Founder & Lead Engineer: Yagnik Vanodiya
Status: Active Prototype / Backend Stable
Void AI is not a generic life-logger. It is a stealth, high-performance edge-computing ecosystem engineered specifically for academia.
Modern university lectures are dense, complex, and fast-paced. Existing AI recorders are optimized for corporate meeting action items. Void AI solves the academic bottleneck by acting as a continuous real-time lecture parser. It streams audio via Bluetooth Low Energy (BLE) to a custom-built processing pipeline, leveraging multimodal LLMs to dynamically generate structured study guides, extract core formulas, and build a searchable vector-database of a student's entire semester.
Note: This project builds upon the robust open-source Omi architecture, but the core infrastructure has been completely decoupled, overridden, and re-engineered with a proprietary backend and custom data schemas to support our academic focus.
Void AI operates on a distributed microservices architecture, spanning from bare-metal hardware to cloud-based AI generation.
1. The Hardware (The Edge)
- Current Iteration: ESP32-S3 with I2S microphones transmitting continuous audio chunks via BLE protocols.
- Next Phase: Custom-routed, miniaturized printed circuit boards (PCBs) designed in KiCad for optimal power efficiency and form factor.
- Future Expansion: Multi-sensor spatial analytics integration (e.g., BME680 environmental sensors and mmWave radar) for complete room occupancy and contextual environment tracking.

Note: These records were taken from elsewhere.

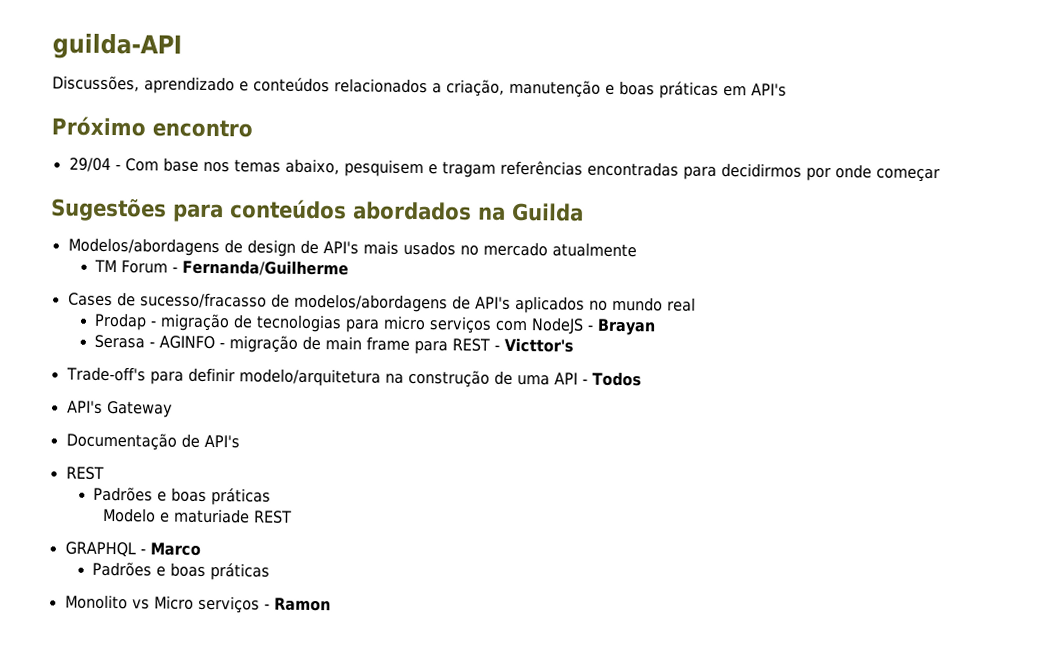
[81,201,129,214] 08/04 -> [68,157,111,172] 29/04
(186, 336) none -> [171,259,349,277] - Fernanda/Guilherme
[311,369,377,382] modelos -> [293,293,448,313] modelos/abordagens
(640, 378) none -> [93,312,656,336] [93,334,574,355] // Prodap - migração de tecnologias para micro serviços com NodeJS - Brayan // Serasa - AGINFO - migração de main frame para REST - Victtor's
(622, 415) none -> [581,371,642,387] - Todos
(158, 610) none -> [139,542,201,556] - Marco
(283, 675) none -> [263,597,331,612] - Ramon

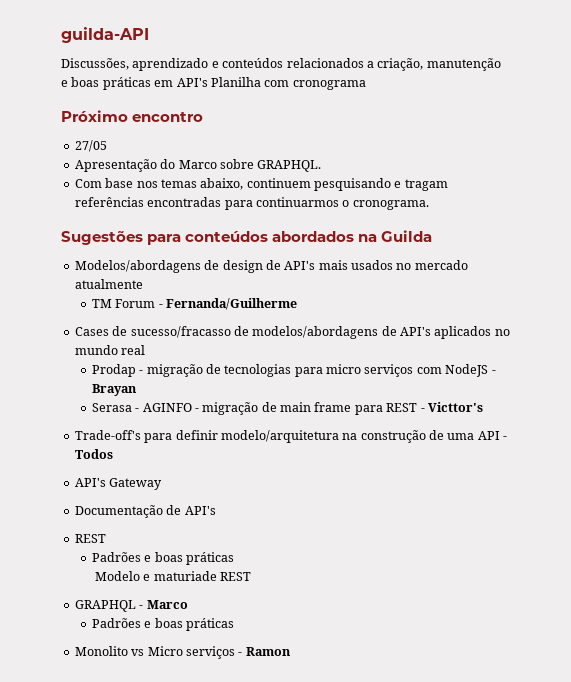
(787, 90) none -> [210,77,366,90] Planilha com cronograma
[68,157,121,172] 29/04 - -> [74,140,107,152] [74,159,322,172] 27/05 // Apresentação do Marco sobre GRAPHQL. //
[343,159,424,178] pesquisem -> [246,178,391,191] continuem pesquisando
[720,162,940,183] decidirmos por onde começar -> [255,197,429,210] continuarmos o cronograma.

2. The Client (The Interface)
- Framework: Flutter / Dart (Cross-platform)
- State Management: Optimized for high-frequency WebSocket streams to prevent Out-Of-Memory (OOM) compiler crashes during continuous lecture recording.
3. The Backend (The Brain)
- Server: Python FastAPI deployed on a native Linux environment, securely tunneled via Ngrok for rapid local development.

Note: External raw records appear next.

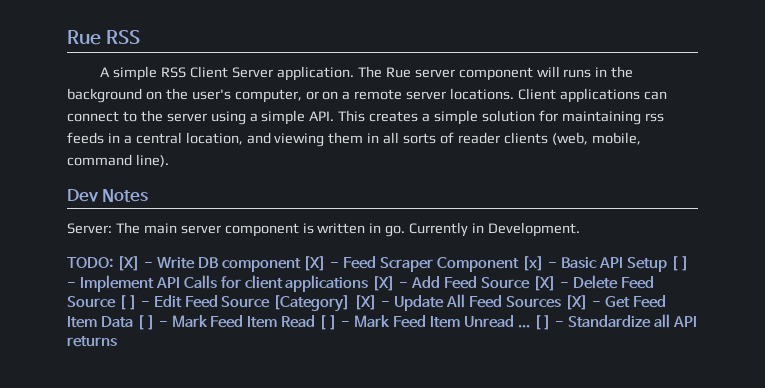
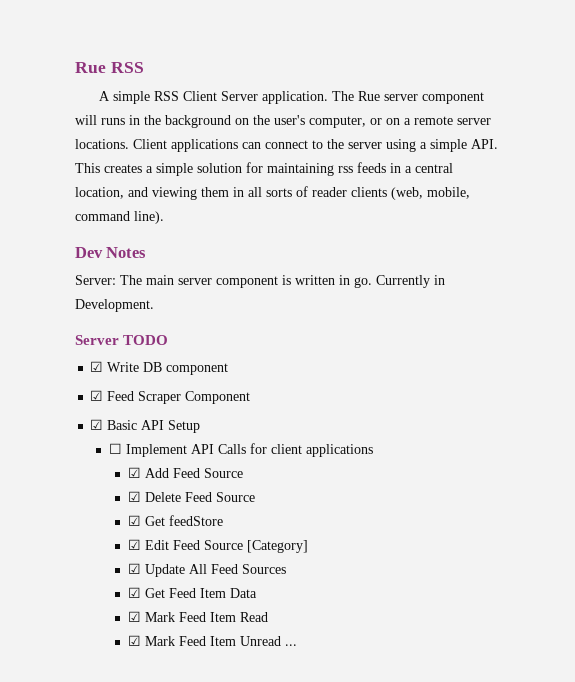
[67,256,153,271] TODO: [X] - -> [75,335,169,345] [90,361,104,372] Server TODO // ☑
[303,256,340,271] [X] - -> [90,390,104,401] // ☑
[522,256,557,271] [x] - -> [90,419,104,430] // ☑
[670,256,689,271] [67,282,76,288] [ ] - -> [108,443,122,454] // ☐
[372,276,409,291] [X] - -> [127,467,141,478] // ☑
[532,276,569,291] [X] - -> [127,491,141,502] // ☑
[118,295,150,310] [ ] - -> [127,515,223,526] [127,539,141,550] // ☑ Get feedStore // ☑
[354,295,391,310] [X] - -> [127,563,141,574] // ☑
[564,295,601,310] [X] - -> [127,587,141,598] // ☑
[136,315,168,330] [ ] - -> [127,611,141,622] // ☑
[319,315,351,330] [ ] - -> [127,635,141,646] // ☑
[533,314,698,330] [67,336,117,347] [ ] - Standardize all API returns -> (297, 645) none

- Speech-to-Text: Real-time streaming integration with Deepgram.
- AI Agent Pipeline: OpenAI integrations orchestrated via LangGraph for contextual memory extraction and RAG (Retrieval-Augmented Generation).
4. The Database (The Memory)
- Primary Store: Firebase Firestore with manually built composite indexes for rapid, complex query filtering.
- Caching layer: Upstash TCP database with SSL encryption enabled (replacing default Redis configs to prevent silent 500 internal server errors).
- Vector Search: Pinecone database for semantic retrieval of lecture concepts.
- Successfully bypassed upstream Linux C++ Out-Of-Memory compilation errors for the Flutter client.
- Decoupled upstream cloud dependencies, rerouting authentication and database logic to a proprietary Google Cloud / Firebase instance.
- Resolved hidden streaming errors by configuring custom Firestore composite indexes for AI memory retrieval.
- Stabilized the complete RAG text pipeline: Flutter → FastAPI → Upstash → Pinecone → OpenAI.
To prevent merge conflicts with upstream open-source branches, Void AI employs a strict Isolation Strategy. The main branch acts as a clean upstream mirror, while all proprietary logic, UI overhauls, and backend overrides are engineered and maintained in void-ai-main and dedicated feature branches.
Building the ultimate cheat code for the modern classroom.